The Los Angeles Lakers fought hard in Game 1 of their second-round series against the Oklahoma City Thunder, but ultimately it wasn’t enough. The Lakers hung around for much of the contest despite being huge underdogs, but eventually fell 108-90 to go down 1-0 in the series.
The Lakers stuck with the Thunder for much of the first three quarters before the Oklahoma City finally pulled away in the fourth. Head coach JJ Redick didn’t feel like there was one moment where things shifted for his team, but rather that they just made too many mistakes overall.
“I don’t think there was a turning point,” Redick said after the loss. “I think it was a general theme throughout the night of when we made game plan mistakes, they hurt us. I thought the Houston Game 5 was the most game plan mistakes we made in a playoff game so far, we obviously lost that game.
“You’re playing the World Champs, your margin for error in terms of mistakes is not that high. You can make mistakes, basketball is a game full of mistakes, there was just too many tonight. We gotta clean that up.
“But there was some good things. We won expected score, held Shai under 20, he ended up with seven turnovers. Guys played hard, we just gotta do a better job with execution. It comes down to just the attention to detail on that and I know we’ll clean things up and be better.”
As Redick noted, the Lakers just don’t have any margin for error against this Thunder team that are favored to repeat as NBA Champions. There were certainly some good things the Lakers did, but Redick felt that every time the Lakers made a mistake, particularly on defense, the Thunder made them pay.
“Primarily defensive,” Redick added. “There were some things we did offensively that weren’t necessarily what we talked about and sometimes ran a set and didn’t do what we were supposed to do, but that always is gonna happen. I think the gameplan defensively, whether it was a coverage thing or Shai coverage, it just seemed like every time we didn’t execute, they hurt us.

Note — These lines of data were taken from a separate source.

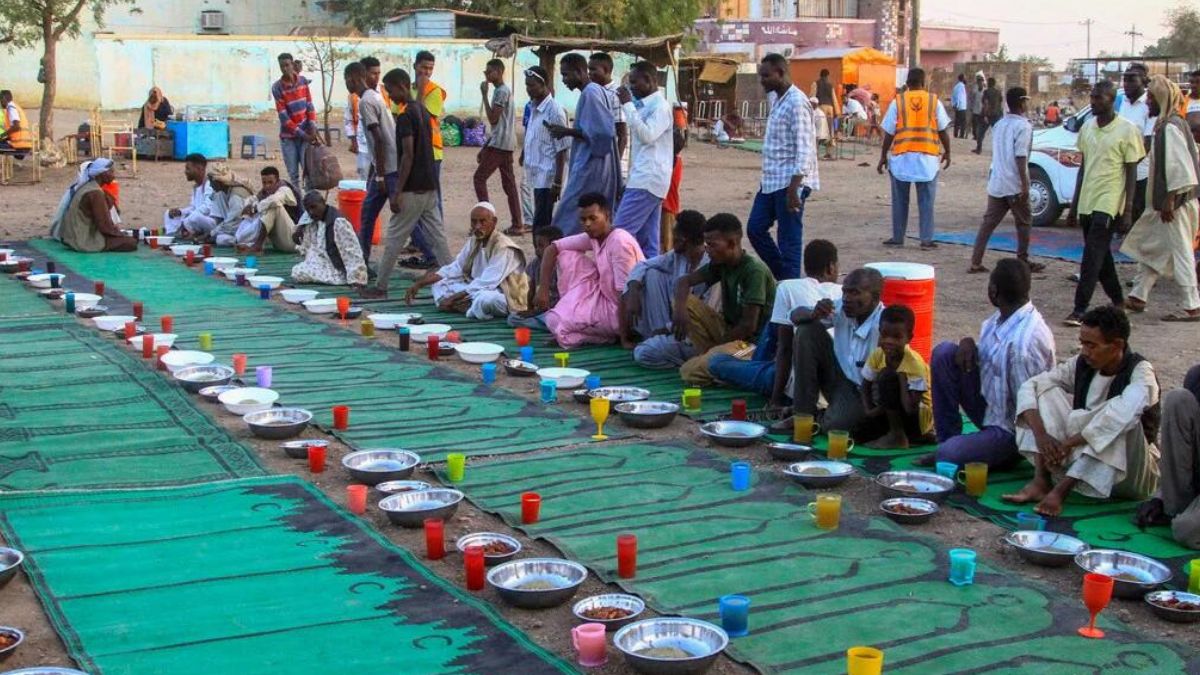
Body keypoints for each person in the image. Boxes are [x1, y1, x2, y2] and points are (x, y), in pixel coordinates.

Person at [1003, 306, 1160, 517]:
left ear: (1117, 345)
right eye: (1083, 343)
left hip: (1132, 474)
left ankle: (1061, 491)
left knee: (1121, 419)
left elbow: (1117, 419)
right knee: (1044, 391)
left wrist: (1067, 444)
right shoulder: (1082, 364)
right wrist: (1042, 436)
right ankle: (1041, 480)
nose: (1084, 351)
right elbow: (1031, 386)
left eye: (1091, 345)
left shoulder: (1141, 373)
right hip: (1082, 456)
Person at [920, 259, 1056, 468]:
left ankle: (982, 452)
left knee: (949, 454)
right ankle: (948, 441)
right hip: (994, 411)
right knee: (945, 353)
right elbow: (990, 362)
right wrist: (968, 343)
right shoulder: (1000, 319)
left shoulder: (1023, 344)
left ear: (993, 291)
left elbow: (1029, 406)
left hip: (1015, 430)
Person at [634, 214, 775, 384]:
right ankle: (714, 360)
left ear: (731, 243)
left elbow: (748, 327)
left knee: (689, 372)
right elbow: (684, 282)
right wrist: (679, 311)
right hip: (726, 333)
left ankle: (725, 364)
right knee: (685, 301)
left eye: (712, 245)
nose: (707, 250)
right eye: (706, 244)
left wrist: (715, 348)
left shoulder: (753, 271)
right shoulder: (721, 264)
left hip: (750, 344)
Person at [708, 239, 841, 400]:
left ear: (806, 268)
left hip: (790, 382)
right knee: (776, 324)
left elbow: (785, 349)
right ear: (831, 267)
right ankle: (757, 365)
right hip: (833, 383)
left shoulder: (787, 287)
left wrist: (776, 398)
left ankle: (756, 366)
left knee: (716, 362)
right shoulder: (844, 295)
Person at [361, 68, 452, 299]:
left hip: (412, 188)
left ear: (402, 86)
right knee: (438, 238)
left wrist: (397, 191)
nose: (390, 96)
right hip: (429, 184)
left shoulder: (404, 116)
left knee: (394, 238)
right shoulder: (421, 110)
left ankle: (380, 287)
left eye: (391, 90)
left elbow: (408, 155)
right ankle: (456, 280)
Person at [1064, 80, 1145, 327]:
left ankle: (1079, 309)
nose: (1093, 102)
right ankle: (1118, 301)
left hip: (1110, 201)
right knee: (1101, 255)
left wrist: (1127, 209)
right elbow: (1083, 167)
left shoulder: (1127, 129)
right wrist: (1074, 205)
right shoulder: (1088, 127)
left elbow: (1131, 171)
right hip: (1088, 198)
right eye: (1092, 97)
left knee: (1091, 255)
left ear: (1111, 100)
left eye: (1098, 98)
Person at [1121, 75, 1200, 321]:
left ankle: (1192, 305)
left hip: (1174, 204)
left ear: (1162, 98)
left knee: (1181, 251)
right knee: (1152, 248)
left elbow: (1179, 167)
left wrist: (1170, 200)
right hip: (1168, 203)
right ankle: (1138, 295)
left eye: (1152, 98)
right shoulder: (1168, 124)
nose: (1148, 103)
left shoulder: (1170, 127)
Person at [770, 268, 885, 436]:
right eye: (845, 292)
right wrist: (814, 313)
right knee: (807, 330)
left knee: (837, 427)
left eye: (855, 293)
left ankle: (821, 418)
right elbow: (794, 316)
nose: (847, 299)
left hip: (867, 393)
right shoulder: (841, 308)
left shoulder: (883, 326)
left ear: (875, 297)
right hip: (843, 381)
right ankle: (803, 414)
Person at [533, 193, 644, 347]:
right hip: (604, 299)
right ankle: (591, 330)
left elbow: (624, 295)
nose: (588, 224)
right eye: (583, 220)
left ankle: (612, 334)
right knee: (566, 254)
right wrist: (543, 289)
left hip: (624, 311)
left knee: (555, 321)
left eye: (593, 218)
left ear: (607, 215)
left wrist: (625, 338)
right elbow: (552, 248)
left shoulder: (619, 243)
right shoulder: (594, 237)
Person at [747, 53, 819, 281]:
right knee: (755, 228)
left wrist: (794, 188)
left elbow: (805, 147)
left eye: (766, 76)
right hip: (771, 180)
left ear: (780, 73)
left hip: (790, 181)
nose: (762, 81)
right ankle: (785, 279)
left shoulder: (797, 103)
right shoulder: (778, 99)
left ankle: (790, 285)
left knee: (788, 240)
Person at [404, 202, 529, 320]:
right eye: (474, 222)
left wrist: (453, 298)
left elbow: (487, 282)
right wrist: (420, 284)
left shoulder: (504, 247)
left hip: (502, 294)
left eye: (482, 221)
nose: (477, 226)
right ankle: (464, 305)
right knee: (439, 283)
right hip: (473, 288)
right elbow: (456, 268)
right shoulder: (474, 240)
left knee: (485, 299)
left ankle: (464, 307)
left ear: (494, 221)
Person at [970, 87, 1045, 273]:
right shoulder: (1023, 126)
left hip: (997, 181)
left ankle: (975, 261)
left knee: (988, 224)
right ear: (1021, 103)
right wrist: (1025, 185)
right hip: (1014, 183)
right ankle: (1023, 259)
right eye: (1026, 101)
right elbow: (1021, 156)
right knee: (1024, 222)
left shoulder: (1000, 124)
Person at [878, 68, 952, 250]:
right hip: (927, 160)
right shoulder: (934, 101)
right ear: (924, 83)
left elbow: (889, 133)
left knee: (899, 202)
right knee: (926, 203)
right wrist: (948, 152)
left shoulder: (898, 102)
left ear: (907, 83)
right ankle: (926, 240)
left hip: (902, 159)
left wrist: (883, 156)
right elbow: (943, 130)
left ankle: (898, 238)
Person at [547, 54, 620, 235]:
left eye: (566, 74)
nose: (563, 80)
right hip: (591, 165)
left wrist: (567, 131)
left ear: (579, 72)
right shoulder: (592, 92)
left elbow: (602, 133)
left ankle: (559, 245)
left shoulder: (591, 93)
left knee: (570, 211)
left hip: (591, 167)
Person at [620, 210, 709, 347]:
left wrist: (667, 328)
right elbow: (643, 265)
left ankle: (660, 339)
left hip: (695, 331)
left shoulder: (709, 264)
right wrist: (633, 291)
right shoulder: (679, 256)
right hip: (671, 321)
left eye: (675, 235)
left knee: (643, 353)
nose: (672, 239)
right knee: (652, 274)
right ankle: (657, 337)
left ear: (683, 240)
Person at [613, 61, 674, 258]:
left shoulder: (660, 107)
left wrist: (627, 105)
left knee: (618, 234)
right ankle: (648, 274)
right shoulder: (644, 106)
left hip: (647, 180)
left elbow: (647, 135)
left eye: (634, 82)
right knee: (647, 241)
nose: (631, 87)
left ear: (648, 80)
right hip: (644, 178)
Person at [1135, 365, 1200, 546]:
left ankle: (1187, 516)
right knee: (1178, 399)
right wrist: (1162, 498)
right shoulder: (1196, 377)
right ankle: (1175, 507)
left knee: (1187, 531)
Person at [858, 305, 935, 448]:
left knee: (887, 376)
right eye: (884, 335)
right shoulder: (878, 354)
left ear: (909, 338)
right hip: (892, 411)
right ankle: (896, 433)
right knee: (857, 433)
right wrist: (869, 411)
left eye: (896, 337)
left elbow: (910, 408)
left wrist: (901, 376)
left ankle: (900, 437)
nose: (889, 341)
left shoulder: (915, 364)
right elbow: (865, 386)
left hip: (915, 418)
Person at [342, 61, 395, 265]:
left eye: (346, 80)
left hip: (388, 168)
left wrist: (380, 175)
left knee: (399, 215)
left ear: (353, 78)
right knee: (368, 212)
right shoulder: (374, 97)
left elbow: (379, 139)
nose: (346, 84)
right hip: (384, 164)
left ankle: (433, 259)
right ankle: (361, 260)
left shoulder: (365, 101)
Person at [474, 59, 522, 235]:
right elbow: (498, 125)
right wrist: (485, 146)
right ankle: (517, 223)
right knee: (509, 185)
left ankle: (485, 220)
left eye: (489, 72)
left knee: (479, 178)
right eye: (485, 72)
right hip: (504, 142)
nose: (487, 75)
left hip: (500, 144)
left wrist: (484, 95)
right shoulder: (503, 91)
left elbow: (493, 119)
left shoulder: (501, 92)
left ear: (499, 72)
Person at [50, 158, 137, 253]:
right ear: (102, 174)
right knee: (131, 243)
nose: (114, 175)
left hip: (73, 236)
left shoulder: (90, 187)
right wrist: (121, 235)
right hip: (82, 240)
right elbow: (105, 226)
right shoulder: (95, 193)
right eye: (111, 172)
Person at [521, 66, 569, 234]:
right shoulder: (533, 107)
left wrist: (557, 182)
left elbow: (562, 148)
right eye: (526, 85)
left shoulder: (554, 111)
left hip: (547, 177)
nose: (528, 89)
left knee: (541, 226)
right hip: (536, 174)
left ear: (544, 84)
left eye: (532, 85)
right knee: (540, 223)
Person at [291, 191, 369, 287]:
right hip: (322, 261)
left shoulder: (338, 222)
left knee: (299, 272)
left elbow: (351, 252)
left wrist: (357, 279)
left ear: (323, 203)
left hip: (338, 267)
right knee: (297, 270)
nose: (311, 212)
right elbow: (305, 218)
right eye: (308, 210)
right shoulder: (314, 219)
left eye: (314, 207)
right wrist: (300, 227)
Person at [271, 53, 320, 189]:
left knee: (308, 173)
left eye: (287, 65)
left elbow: (309, 105)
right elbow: (284, 117)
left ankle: (310, 201)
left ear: (292, 65)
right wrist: (303, 134)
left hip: (306, 135)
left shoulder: (303, 81)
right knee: (294, 176)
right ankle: (298, 201)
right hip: (289, 137)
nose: (285, 69)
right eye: (282, 66)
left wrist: (312, 126)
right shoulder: (277, 87)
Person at [226, 166, 301, 253]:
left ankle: (257, 245)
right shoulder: (264, 192)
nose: (267, 186)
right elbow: (251, 199)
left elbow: (274, 200)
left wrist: (255, 208)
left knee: (273, 206)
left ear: (278, 181)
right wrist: (249, 206)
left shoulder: (285, 189)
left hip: (293, 241)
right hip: (277, 243)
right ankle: (250, 242)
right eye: (264, 183)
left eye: (270, 182)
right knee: (262, 208)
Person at [1119, 65, 1154, 224]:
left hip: (1140, 173)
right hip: (1121, 171)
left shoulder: (1150, 103)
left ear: (1143, 81)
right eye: (1125, 79)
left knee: (1137, 217)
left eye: (1132, 80)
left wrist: (1130, 163)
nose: (1126, 84)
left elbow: (1148, 143)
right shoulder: (1123, 102)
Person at [510, 226, 563, 326]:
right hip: (542, 312)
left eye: (541, 246)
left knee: (557, 320)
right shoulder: (536, 263)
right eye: (536, 246)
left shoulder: (562, 265)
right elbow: (531, 289)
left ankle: (551, 325)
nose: (537, 250)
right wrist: (530, 310)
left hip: (559, 311)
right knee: (513, 318)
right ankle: (547, 325)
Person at [588, 52, 628, 166]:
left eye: (593, 69)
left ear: (605, 70)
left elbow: (622, 136)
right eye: (589, 69)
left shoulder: (615, 95)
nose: (589, 73)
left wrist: (615, 166)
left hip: (609, 160)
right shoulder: (594, 92)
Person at [163, 153, 215, 237]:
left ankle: (180, 233)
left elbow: (207, 208)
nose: (186, 172)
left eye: (188, 169)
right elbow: (193, 207)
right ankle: (172, 236)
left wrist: (189, 216)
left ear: (199, 168)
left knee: (194, 217)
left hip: (209, 221)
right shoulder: (196, 187)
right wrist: (181, 212)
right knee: (169, 213)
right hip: (195, 218)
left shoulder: (209, 184)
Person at [204, 165, 254, 245]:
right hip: (236, 226)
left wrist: (212, 234)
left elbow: (232, 222)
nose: (210, 185)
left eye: (211, 182)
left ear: (218, 183)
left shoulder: (236, 197)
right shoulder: (223, 193)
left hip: (247, 229)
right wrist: (212, 233)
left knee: (220, 239)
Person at [660, 129, 685, 254]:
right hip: (668, 205)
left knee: (667, 243)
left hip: (667, 205)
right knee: (665, 240)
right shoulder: (676, 161)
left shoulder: (669, 162)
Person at [811, 69, 840, 159]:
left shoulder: (815, 83)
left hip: (820, 108)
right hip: (830, 109)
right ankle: (828, 152)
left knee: (818, 130)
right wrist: (837, 111)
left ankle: (815, 152)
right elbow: (834, 98)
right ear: (827, 76)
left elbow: (812, 96)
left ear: (820, 75)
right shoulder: (830, 85)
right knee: (830, 130)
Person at [973, 77, 1004, 154]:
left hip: (988, 114)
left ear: (989, 83)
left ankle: (979, 149)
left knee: (980, 133)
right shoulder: (998, 92)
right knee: (997, 134)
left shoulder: (986, 92)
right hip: (997, 115)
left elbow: (986, 103)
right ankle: (998, 150)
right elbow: (1000, 103)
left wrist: (985, 115)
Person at [0, 90, 31, 157]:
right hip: (24, 144)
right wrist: (5, 138)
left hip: (19, 145)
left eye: (0, 100)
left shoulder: (11, 108)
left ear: (4, 98)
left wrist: (1, 136)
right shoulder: (15, 107)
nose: (0, 103)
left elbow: (16, 127)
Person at [968, 73, 985, 142]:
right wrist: (971, 106)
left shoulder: (984, 91)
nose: (980, 83)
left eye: (981, 81)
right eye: (979, 81)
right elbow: (971, 98)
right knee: (974, 123)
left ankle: (979, 136)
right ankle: (975, 135)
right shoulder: (975, 89)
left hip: (981, 110)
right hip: (975, 109)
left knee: (980, 124)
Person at [951, 74, 969, 139]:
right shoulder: (961, 86)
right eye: (965, 78)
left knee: (957, 121)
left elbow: (953, 96)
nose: (966, 79)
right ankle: (961, 135)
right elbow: (959, 96)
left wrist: (954, 105)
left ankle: (955, 134)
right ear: (963, 78)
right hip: (961, 106)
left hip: (958, 106)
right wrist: (957, 105)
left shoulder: (956, 86)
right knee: (963, 122)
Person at [1187, 70, 1200, 142]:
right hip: (1190, 142)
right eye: (1192, 82)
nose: (1194, 85)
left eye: (1198, 82)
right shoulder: (1183, 102)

“They other part of that was when they did get an offensive rebound, they absolutely killed us. We didn’t do a good job of building back out on the offensive rebound.”
Making sure his team locks in defensively will be a focus for Redick prior to Game 2 as, even though the Lakers scored just 90 points on 42% shooting, Redick believes his team generated good looks.
“We won expected score, so it was good enough to win.”
Now the key will be converting that expected score over to the actual one, but against this elite Thunder defense that will be no easy feat.
Lakers forward Jarred Vanderbilt suffers dislocated right pinky finger
The Lakers also suffered a loss on the injury front as forward Jarred Vanderbilt suffered a gruesome full dislocation of his right pinky finger in Game 1.